Suddenly everything sucks billboard graff

The latest incarnation is called Windows 10, not 9 as would make combinatoric sense. Perhaps 7 ate 9, who knows?

It is notable for being free for a year at least for people already using Windows 7 or 8, presumably because not everyone will see the point of upgrading.

It seems that the microserfs have been getting uppity and failing to upgrade as frequently as theirr corporate overlords deem profitable. Windows 10 will be the last version of the product. Henceforth, it will be delivered continuously through the now mandatory (at least for home users) Windows update service.

Which is not without its problems.

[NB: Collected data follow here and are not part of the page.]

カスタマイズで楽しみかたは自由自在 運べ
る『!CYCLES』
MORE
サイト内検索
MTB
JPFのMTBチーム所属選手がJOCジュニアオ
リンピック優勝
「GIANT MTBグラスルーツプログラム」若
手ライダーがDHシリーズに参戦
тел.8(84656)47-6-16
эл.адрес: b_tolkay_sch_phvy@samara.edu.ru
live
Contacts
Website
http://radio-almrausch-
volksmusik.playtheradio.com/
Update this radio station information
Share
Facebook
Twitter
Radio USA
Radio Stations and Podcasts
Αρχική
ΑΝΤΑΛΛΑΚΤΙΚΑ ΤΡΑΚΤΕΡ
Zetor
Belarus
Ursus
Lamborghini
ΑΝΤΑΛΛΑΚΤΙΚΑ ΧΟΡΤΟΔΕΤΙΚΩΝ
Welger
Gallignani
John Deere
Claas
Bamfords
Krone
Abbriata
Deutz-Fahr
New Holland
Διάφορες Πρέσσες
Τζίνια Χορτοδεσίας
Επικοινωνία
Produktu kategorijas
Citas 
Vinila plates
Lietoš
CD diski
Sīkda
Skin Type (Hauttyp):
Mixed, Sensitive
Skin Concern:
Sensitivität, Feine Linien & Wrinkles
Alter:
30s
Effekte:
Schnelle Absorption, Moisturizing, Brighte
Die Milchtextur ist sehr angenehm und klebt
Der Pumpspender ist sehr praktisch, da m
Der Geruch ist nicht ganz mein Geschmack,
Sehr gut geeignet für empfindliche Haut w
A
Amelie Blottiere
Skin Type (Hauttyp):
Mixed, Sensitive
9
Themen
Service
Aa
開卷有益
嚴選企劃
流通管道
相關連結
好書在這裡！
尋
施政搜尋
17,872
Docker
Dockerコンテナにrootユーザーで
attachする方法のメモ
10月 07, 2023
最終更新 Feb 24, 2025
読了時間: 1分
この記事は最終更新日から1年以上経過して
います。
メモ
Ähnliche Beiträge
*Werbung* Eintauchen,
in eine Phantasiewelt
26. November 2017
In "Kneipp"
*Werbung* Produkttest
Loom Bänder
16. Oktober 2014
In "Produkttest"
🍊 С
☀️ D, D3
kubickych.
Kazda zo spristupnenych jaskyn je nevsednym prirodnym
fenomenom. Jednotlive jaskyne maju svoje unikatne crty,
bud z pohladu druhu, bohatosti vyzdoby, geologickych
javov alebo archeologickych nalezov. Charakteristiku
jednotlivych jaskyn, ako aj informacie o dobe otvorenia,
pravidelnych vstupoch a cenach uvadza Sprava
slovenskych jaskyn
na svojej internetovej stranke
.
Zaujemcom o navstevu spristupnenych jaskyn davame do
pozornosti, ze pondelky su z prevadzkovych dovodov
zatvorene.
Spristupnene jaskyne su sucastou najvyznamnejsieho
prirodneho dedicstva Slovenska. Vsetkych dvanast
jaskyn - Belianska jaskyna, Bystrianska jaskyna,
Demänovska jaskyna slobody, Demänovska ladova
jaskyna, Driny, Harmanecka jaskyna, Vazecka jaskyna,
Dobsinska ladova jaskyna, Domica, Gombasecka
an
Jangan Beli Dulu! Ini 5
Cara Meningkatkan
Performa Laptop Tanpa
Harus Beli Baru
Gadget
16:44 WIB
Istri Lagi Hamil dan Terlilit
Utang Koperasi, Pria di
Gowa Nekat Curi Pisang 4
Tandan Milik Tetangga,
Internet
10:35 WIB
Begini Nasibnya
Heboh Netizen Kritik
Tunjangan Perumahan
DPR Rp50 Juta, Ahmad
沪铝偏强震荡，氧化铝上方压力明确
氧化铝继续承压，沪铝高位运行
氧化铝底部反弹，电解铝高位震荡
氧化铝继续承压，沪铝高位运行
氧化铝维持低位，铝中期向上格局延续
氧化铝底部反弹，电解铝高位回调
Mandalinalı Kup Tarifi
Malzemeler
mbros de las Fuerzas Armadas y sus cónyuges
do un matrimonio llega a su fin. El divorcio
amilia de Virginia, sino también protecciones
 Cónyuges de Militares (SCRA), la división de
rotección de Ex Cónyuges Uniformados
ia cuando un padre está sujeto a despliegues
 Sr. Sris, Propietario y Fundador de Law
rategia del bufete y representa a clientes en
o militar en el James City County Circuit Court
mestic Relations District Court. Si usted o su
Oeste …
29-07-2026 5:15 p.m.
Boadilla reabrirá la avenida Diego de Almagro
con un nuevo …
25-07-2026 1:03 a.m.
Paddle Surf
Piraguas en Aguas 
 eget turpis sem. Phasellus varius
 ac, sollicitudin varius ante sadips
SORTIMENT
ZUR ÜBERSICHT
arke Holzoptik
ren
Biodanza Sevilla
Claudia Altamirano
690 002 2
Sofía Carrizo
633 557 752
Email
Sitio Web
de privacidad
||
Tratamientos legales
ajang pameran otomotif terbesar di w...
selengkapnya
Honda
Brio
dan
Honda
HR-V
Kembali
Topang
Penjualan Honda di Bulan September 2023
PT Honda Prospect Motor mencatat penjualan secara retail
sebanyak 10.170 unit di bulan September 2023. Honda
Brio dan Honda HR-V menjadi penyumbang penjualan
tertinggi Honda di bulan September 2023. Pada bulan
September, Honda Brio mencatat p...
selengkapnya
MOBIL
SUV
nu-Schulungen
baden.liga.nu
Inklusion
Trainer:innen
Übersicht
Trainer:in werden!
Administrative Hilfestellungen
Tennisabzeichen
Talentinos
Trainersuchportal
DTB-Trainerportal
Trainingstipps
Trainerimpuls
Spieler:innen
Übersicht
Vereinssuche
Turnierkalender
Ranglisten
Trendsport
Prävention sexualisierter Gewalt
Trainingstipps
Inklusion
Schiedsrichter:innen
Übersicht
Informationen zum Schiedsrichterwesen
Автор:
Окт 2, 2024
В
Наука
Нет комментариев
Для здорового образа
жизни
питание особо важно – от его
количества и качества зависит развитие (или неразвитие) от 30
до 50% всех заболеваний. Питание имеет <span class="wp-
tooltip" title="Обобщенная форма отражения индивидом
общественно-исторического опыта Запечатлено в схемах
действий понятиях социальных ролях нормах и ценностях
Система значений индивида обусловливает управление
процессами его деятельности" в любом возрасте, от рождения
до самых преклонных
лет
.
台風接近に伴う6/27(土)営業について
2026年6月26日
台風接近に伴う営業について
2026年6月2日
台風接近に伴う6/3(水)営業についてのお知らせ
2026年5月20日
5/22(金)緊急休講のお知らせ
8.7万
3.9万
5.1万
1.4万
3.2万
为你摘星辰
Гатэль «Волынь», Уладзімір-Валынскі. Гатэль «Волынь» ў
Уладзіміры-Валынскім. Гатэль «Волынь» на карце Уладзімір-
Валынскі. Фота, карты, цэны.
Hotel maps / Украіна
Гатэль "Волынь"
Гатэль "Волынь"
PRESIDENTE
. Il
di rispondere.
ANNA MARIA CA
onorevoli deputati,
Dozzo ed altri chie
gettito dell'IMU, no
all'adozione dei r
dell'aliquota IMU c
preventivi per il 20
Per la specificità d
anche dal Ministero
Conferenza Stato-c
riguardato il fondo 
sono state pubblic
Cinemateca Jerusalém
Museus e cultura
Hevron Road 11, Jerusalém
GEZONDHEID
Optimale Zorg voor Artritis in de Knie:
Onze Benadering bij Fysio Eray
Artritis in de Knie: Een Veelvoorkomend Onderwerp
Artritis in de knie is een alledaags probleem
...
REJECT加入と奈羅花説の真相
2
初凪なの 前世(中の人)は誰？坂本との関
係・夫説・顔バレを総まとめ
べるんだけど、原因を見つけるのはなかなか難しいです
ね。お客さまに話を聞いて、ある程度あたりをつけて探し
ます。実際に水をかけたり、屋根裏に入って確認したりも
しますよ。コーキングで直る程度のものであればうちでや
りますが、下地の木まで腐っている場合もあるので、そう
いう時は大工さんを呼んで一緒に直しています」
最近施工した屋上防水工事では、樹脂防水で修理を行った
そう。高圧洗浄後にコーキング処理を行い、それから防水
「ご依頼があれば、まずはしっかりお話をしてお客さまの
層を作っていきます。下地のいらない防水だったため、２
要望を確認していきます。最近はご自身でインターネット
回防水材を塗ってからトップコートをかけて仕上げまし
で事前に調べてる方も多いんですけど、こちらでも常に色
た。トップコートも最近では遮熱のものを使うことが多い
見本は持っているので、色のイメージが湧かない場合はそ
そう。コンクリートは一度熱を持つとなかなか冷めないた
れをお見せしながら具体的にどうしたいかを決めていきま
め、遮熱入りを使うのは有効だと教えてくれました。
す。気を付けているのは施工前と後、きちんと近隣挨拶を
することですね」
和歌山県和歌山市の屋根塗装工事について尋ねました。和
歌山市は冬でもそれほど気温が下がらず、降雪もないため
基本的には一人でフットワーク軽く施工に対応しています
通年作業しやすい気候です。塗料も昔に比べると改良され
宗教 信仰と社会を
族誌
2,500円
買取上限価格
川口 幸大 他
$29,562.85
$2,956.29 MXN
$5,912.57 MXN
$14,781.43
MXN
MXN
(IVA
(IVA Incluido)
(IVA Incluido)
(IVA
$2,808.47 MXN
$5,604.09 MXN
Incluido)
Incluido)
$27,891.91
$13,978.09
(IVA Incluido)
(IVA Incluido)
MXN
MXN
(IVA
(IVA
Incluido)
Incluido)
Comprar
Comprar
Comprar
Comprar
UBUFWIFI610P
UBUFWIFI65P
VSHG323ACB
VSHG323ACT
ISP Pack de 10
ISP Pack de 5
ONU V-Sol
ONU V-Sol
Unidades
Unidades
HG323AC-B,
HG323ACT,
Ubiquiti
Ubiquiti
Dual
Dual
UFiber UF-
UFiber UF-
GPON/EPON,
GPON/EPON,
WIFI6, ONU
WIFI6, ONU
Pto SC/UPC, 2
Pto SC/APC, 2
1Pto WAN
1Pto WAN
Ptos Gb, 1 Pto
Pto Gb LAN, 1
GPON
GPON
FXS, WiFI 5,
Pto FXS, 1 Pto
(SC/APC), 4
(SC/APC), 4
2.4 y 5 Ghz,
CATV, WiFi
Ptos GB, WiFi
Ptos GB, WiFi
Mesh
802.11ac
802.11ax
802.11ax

Microsoft were forced to provide a tool allowing users to opt out of forced updates, after they were deluged by reports of buggy updates and users who were just plain displeased.

Shit privacy

For people still in a Stockholm syndrome relationship with Microsoft the relationship is going to get even more abusive

Another part of their approach has garnered more attention. Redmond have wholeheartedly appropriated the Google/Apple approach to operating systems — embracing the idea that gathering data on users is a more reliable business strategy than making software.

For people still in a Stockholm syndrome relationship with Microsoft the relationship is going to get even more abusive.

Not only will you be forced to upgrade every few years, or suffer the usual malware attacks, or just the occasional BSOD. Now you will be spied upon unless you can navigate, in the words of Cory Doctorow the welter of tickboxes that serve the same purposes as all those clean, ration-seeming lines on the craps table: to complexify the proposition so you can’t figure out if the odds are in your favor.

Windows 10 logs the sites you visit, the products you buy, the places you go, the words you type and the things you say

By default, Windows 10 logs the sites you visit, the products you buy, the places you go, the words you type and the things you say. These are shared with Microsoft.

Your wifi connection will be shared with your email contacts, and yes that does sound like a monumentally bad idea.

Sure, technical users may be able to stop Windows 10's prying eyes; there is a quickly growing cottage industry in telling you how to opt out of Windows spying and developing tools like Do Not Spy to help you do so. But defaults are powerful and keylogging is almost certainly not a good default for users, beneficial as it might be for Microsoft.

Lost features

Microsoft released a list of features dropped from Windows 10 back in June.

Windows Media Center will go of which I can only say good riddance, it should get more people using VLC. Still there may be some die-hard stick-in-the-muds who want their OS to be able to play DVDs by default.

You will have to get the Pro or Enterprise versions if you don’t want mandatory updates forced on you. Windows 7’s desktop gadgets have gone and perhaps most importantly of all, Solitaire and Minesweeper won’t be installed by default.

Some six legged features

If you upgrade from Windows 7 or 8, then Windows 10 will forget your child safety settings, any existing age-related website controls, app and game restrictions, PC time limits, plus your ability to view recent activity, won’t work on Windows 10. Nice.

Porn fans should also beware, according to bile filled hate rag, the Daily Mail some guy ended up having his porn collection automatically used as his screensaver after upgrading.

Another great bug, now patched enabled hax0rs to bypass Windows 10 protections using a single bit. That was a good one.